▶ _Provided passage_:
+===+
Aired June 14, 2022 - 09:30   ET




ALEX MARQUARDT, CNN ANCHOR: Over two days the January 6th committee has so far made a strong case that there was no evidence of widespread fraud in the 2020 election, using the words of former President Trump's own attorney general, Bill Barr, as well as campaign officials, and yet the stolen election claim continues to be a rallying cry for Republicans running in battleground states across the country, particularly those that are vying for a Trump endorsement.

POPPY HARLOW, CNN ANCHOR: Let's bring in CNN political correspondent Sara Murray.


Sara, good morning to you.

Some of these candidates are running for statewide offices.

SARA MURRAY, CNN POLITICAL CORRESPONDENT: That's right. You know, it's really Republicans up and down the ballot who are continuing to pedal these baseless claims of fraud. Here is a handful of the folks. But this is just a snapshot of the candidates and what they are running on.
+===+
▶ _Dataset_:
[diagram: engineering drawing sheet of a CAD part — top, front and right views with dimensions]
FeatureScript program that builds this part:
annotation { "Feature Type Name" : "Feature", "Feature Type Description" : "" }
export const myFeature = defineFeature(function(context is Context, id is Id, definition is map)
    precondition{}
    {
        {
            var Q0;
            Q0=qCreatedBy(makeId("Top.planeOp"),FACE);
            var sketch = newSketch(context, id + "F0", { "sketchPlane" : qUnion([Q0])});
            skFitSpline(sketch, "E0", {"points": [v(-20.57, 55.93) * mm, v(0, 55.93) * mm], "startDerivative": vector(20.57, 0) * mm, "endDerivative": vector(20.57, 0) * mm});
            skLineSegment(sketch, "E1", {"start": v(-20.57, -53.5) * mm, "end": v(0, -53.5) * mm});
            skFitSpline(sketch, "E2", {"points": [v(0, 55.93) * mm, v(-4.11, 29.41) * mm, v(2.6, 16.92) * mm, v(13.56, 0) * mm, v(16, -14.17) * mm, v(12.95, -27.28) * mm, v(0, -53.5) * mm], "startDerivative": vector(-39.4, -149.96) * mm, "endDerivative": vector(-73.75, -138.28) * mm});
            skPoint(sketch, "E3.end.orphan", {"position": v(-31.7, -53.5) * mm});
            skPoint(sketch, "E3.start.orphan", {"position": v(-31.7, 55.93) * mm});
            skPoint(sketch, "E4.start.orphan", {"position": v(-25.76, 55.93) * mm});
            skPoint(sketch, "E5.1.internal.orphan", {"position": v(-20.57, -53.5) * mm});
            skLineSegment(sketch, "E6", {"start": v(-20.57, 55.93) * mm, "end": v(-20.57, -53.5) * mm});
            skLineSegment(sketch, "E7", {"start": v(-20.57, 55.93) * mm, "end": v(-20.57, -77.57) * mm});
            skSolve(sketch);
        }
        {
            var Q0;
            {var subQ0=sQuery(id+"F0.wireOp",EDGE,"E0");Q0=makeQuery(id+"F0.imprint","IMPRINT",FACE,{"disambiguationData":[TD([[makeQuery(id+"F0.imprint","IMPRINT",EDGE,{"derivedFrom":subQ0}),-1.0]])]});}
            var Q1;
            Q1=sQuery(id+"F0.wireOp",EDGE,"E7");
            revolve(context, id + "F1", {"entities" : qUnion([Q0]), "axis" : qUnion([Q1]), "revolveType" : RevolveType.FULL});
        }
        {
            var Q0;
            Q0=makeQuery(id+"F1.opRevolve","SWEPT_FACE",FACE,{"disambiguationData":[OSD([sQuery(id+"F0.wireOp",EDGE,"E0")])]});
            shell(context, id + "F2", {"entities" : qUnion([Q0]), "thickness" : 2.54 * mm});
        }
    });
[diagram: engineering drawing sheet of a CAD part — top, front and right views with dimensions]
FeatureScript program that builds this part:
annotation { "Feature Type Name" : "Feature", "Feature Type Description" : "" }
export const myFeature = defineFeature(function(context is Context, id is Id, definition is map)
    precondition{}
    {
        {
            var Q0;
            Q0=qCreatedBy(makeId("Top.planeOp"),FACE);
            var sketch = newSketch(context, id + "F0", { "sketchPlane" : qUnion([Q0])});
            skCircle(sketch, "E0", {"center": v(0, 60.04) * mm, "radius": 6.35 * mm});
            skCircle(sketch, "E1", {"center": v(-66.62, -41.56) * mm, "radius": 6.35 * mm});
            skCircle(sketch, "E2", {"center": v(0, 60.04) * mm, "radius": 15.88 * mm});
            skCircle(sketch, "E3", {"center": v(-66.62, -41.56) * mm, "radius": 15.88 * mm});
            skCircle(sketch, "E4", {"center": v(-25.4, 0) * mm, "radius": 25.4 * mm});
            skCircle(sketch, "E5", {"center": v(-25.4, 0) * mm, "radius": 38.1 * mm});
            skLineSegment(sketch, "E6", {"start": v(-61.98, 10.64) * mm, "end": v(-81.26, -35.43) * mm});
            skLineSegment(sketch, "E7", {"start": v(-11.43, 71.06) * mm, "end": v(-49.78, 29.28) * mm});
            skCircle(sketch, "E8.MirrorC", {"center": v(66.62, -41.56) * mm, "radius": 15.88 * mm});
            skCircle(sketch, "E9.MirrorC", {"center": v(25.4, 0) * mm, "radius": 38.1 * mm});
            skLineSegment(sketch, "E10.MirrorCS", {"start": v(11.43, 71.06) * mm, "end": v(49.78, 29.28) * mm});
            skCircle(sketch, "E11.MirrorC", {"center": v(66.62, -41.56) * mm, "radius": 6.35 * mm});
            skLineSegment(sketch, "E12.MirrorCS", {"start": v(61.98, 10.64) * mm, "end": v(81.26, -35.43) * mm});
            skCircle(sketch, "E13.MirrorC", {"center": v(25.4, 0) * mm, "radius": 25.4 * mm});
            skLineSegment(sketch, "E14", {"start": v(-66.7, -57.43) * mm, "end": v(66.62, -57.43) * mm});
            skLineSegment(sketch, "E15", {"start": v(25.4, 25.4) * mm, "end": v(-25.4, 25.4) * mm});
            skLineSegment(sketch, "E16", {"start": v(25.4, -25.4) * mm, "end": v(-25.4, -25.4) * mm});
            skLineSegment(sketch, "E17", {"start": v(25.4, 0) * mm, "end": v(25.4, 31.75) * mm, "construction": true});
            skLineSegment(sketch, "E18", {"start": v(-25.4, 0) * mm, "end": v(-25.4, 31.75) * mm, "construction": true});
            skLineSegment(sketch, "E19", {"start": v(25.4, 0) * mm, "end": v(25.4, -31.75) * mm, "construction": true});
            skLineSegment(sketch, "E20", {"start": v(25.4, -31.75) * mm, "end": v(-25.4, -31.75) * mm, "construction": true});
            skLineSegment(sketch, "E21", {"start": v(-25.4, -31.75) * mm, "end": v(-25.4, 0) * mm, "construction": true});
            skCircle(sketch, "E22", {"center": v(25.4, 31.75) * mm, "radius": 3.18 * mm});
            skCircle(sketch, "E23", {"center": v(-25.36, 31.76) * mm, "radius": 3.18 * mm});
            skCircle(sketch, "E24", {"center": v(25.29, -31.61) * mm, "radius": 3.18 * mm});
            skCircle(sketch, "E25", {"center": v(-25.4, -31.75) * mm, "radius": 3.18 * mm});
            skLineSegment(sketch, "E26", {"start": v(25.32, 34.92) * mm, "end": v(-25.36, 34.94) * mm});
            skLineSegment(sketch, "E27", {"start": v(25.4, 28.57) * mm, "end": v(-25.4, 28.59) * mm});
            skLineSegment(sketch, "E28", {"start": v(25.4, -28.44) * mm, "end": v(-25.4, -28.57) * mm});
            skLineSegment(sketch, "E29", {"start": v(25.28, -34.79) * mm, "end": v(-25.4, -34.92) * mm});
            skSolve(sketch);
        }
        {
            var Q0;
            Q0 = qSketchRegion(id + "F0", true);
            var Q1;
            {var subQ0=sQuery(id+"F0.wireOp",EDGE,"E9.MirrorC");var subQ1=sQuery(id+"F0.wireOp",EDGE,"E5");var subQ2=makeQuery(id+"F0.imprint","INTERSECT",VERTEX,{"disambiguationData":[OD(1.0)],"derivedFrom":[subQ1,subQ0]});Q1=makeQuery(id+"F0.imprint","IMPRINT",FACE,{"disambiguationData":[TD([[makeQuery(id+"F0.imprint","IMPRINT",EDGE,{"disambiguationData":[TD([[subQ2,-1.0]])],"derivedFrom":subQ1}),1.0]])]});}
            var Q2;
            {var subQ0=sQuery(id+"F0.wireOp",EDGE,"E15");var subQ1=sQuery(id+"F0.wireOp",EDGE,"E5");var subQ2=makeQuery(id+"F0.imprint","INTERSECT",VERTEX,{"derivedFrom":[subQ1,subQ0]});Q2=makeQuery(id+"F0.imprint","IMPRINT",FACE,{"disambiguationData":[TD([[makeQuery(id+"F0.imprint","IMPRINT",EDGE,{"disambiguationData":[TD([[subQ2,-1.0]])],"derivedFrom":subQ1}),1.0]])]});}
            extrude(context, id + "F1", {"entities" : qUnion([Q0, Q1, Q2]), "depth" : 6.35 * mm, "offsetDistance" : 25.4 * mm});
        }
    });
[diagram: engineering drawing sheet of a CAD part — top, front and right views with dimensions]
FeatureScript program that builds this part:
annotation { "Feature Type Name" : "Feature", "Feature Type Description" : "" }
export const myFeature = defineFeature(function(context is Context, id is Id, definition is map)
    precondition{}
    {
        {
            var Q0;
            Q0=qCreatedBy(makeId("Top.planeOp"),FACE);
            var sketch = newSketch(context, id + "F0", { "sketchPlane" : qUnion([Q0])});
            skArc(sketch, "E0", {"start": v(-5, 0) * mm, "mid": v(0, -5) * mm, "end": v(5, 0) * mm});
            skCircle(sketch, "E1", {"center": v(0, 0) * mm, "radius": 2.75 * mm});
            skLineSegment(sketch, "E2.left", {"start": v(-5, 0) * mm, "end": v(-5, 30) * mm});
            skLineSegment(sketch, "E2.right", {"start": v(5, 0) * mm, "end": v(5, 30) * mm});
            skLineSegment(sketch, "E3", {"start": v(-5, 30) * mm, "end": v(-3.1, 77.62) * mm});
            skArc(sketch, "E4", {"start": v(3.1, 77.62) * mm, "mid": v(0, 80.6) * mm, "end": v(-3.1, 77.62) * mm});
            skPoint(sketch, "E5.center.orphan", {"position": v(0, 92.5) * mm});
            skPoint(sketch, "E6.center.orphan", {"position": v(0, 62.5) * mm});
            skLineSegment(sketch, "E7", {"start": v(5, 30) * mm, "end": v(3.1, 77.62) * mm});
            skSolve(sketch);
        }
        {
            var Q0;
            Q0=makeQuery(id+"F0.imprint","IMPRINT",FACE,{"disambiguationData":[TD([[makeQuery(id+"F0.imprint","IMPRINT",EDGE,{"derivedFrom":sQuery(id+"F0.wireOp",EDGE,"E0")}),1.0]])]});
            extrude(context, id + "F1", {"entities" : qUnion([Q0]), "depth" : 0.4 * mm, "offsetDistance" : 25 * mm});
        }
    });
+===+
▶ _Problems_:
**1.** Report how many lines of the entries contain the string "skArc", giving only the number.
**2.** Resume the news transcript about election fraud claims after its final sentence.
The entries are unrelated to the news transcript.

▶ _Exercise answers_:
**1.** 2

**2.**
In Michigan we have Kristina Karamo, she's running for secretary of state. She has said she wants to make sure elections are decided by legal votes, not manipulation and corruption. Also in Michigan there's Matthew Deperno. He got the Republican Party's backing to be their attorney general candidate. On his campaign website he has said he's going to keep his word to prosecute the people who corrupted the 2020 election and allowed fraud to permeate the election system.

Over in Pennsylvania, we have Doug Mastriano. He is also a Republican. He won the Republican primary for governor. Now, he recently brought on Jenna Ellis, she was a Trump campaign lawyer who also worked to try to overturn the 2020 election results, as a legal adviser to his campaign. He's also suggested he wants to wipe out the nearly 9 million registered voters in Pennsylvania and make them all re- register, which, of course, would face a number of legal hurdles. When you go over to Arizona, we have Kari Lake. She's a Republican.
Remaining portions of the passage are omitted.